Is Google Bluffing on Spectrum?


Google on Friday said it will file an application with the Federal Communications Commission to bid in an upcoming U.S. auction for wireless spectrum.

The Mountain View, California-based search giant said little about its application other than that it does not include partners. The move puts the search king in line to meet a December 3 deadline to submit applications for the auction of wireless spectrum in the 700 MHz band.

Google's formal announcement to bid was widely expected, but analysts continue to question Google's commitment to become a wholesaler of wireless spectrum.

"If Google truly participates, Verizon will force the price through the roof," said Joe Nordgaard, director of wireless consulting firm Spectral Advantage.

A number of observers believe that Google's main goal is to ensure that the ultimate winning bidder, most likely an established carrier, frees up a key portion of the spectrum, the so-called C Block, for open access to independent developers and device makers.

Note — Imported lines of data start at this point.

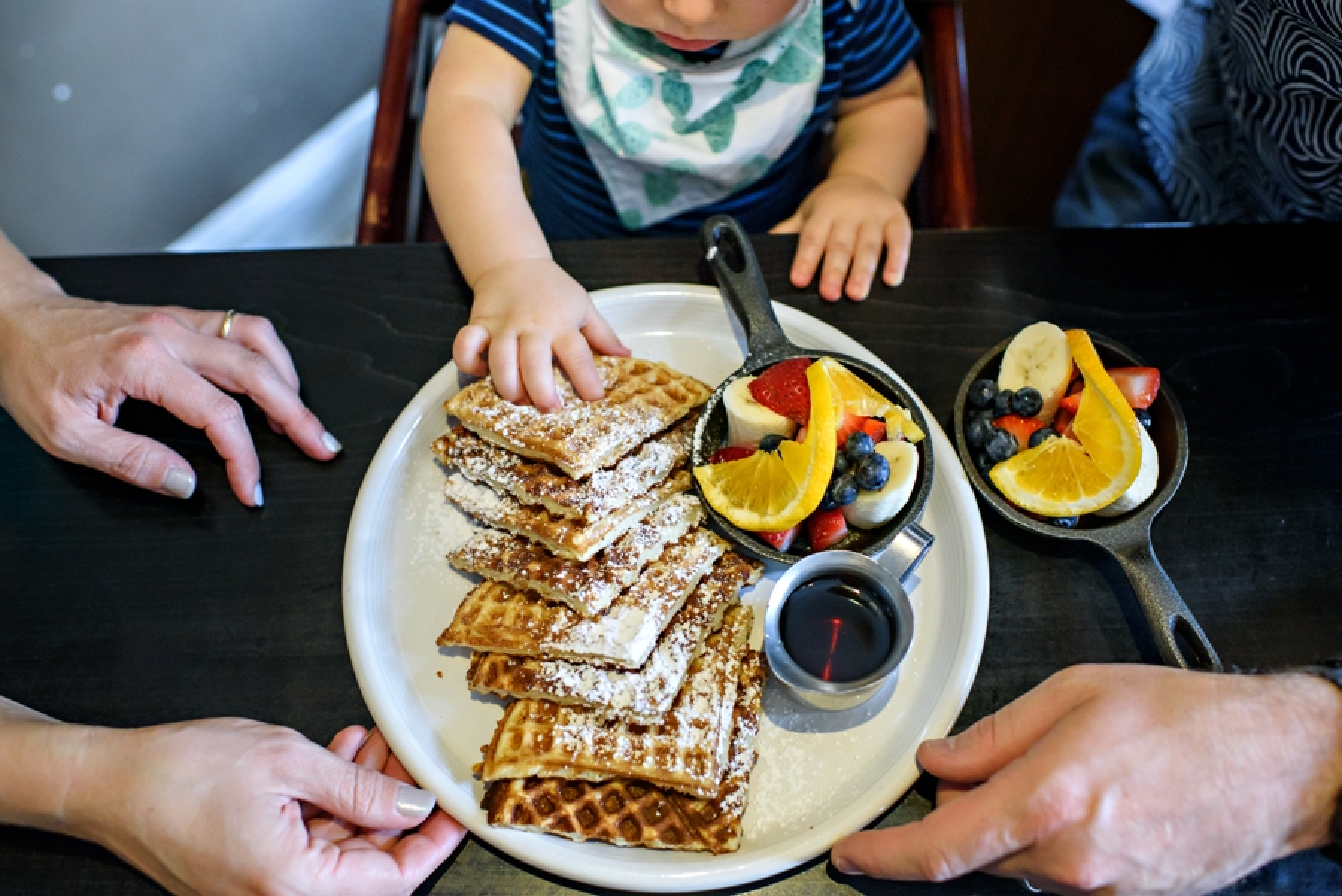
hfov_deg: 54.4
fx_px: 1305
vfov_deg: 37.9
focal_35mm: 35
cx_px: 671
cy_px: 448
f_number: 2.8
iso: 3200
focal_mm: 35
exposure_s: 1/640
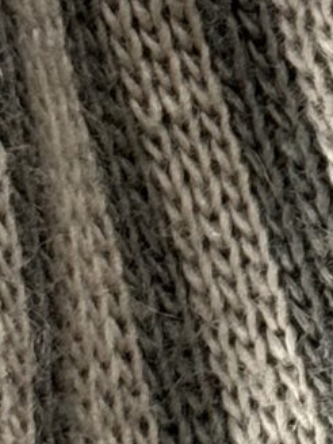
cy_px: -203
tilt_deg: -71.0
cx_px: 965
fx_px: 4810
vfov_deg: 5.2
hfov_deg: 3.9
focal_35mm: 375
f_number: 1.78
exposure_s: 1/60
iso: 160
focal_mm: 6.76
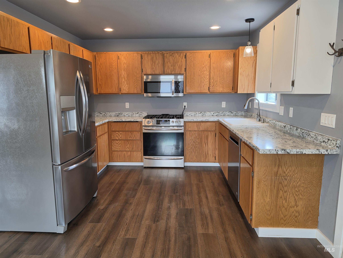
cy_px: 129
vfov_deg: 58.9
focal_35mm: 23
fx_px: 228
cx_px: 172
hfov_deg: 73.9
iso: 80
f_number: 1.4
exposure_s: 1/120
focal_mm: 6.5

"The obvious thing to do with spectrum is clearly to become a mobile network operator, but that seems a bizarre move for Google to make at this time," Ovum analyst Jan Dawson said.

Google's blockbuster business from Internet advertising hauls in far higher margins than those of the mobile carrier business, Mr. Dawson said.

The Internet, aided by the rapid build-out of high-bandwidth fiber-optic lines, was able to grow quickly to meet demands for bandwidth. However, it will be difficult to replicate that kind of bandwidth explosion in the wireless world because of spectrum limits.

Google has lobbied heavily for changes in the rules for the upcoming auction, and it has been moderately successful in getting the rules changed to accommodate its ideas about what truly constitutes an open network.

Two recent announcements by Verizon may have been triggered in part by Google's success in getting those rule changes. This week Verizon announced that it would open its network in 2008 and that it will adopt a wireless broadband technology, LTE, that could make some of that openness more achievable.

"Verizon's announcements about opening its network and its choice of LTE as its broadband standard were concessions to Google to get a deep-pockets bidder off the table," Mr. Nordgaard said.

Whether that was successful or not will be difficult to assess until the auction begins on January 24, 2008.

Google and the other participants will go into a quiet period of sorts because the FCC's anti-collusion rules kick in after the December 3 filing deadline. There is a limit to what the participants can say because a lot of it can be seen as illegal signals about bidding strategy being sent among participants.